Copy each line below as it stands, but skip any picture it contains.
[Opening INFORMATION SUPPLIED section]
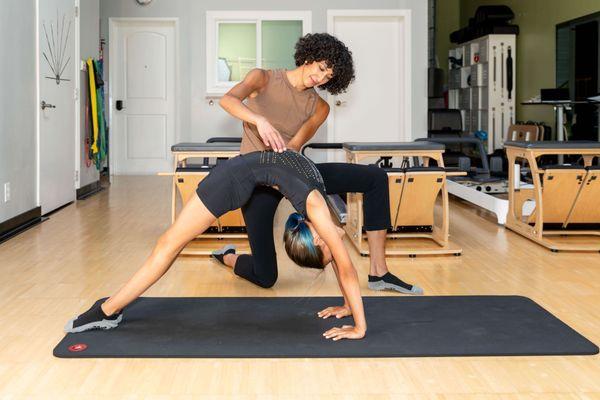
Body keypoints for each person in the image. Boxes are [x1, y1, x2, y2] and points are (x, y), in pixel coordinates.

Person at [65, 150, 367, 341]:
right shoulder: (318, 212)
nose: (334, 256)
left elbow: (341, 263)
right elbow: (347, 269)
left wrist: (346, 305)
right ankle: (106, 310)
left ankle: (110, 308)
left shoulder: (323, 216)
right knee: (168, 244)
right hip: (232, 180)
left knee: (170, 245)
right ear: (318, 238)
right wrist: (359, 326)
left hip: (245, 173)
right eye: (327, 256)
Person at [215, 33, 423, 298]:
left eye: (328, 77)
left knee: (375, 177)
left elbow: (293, 149)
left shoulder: (319, 107)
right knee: (265, 276)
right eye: (322, 68)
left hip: (291, 172)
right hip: (257, 181)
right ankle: (229, 256)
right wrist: (259, 120)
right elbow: (228, 100)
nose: (322, 78)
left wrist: (312, 203)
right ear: (309, 56)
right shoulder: (263, 78)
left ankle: (379, 272)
[Closing INFORMATION SUPPLIED section]
● TASK SOLUTION
Body keypoints for each person in the image. Boxes are [x1, y1, x2, y2] and points are (x, y), in pixel coordinates.

Person at [65, 150, 367, 341]:
right shoulder: (318, 212)
nose: (334, 256)
left elbow: (341, 263)
right elbow: (347, 269)
left wrist: (346, 305)
right ankle: (106, 310)
left ankle: (110, 308)
left shoulder: (323, 216)
right knee: (168, 244)
right hip: (232, 180)
left knee: (170, 245)
right ear: (318, 238)
right wrist: (359, 326)
left hip: (245, 173)
right eye: (327, 256)
Person at [215, 33, 423, 298]:
left eye: (328, 77)
left knee: (375, 177)
left elbow: (293, 149)
left shoulder: (319, 107)
right knee: (265, 276)
right eye: (322, 68)
left hip: (291, 172)
right hip: (257, 181)
right ankle: (229, 256)
right wrist: (259, 120)
right elbow: (228, 100)
nose: (322, 78)
left wrist: (312, 203)
right ear: (309, 56)
right shoulder: (263, 78)
left ankle: (379, 272)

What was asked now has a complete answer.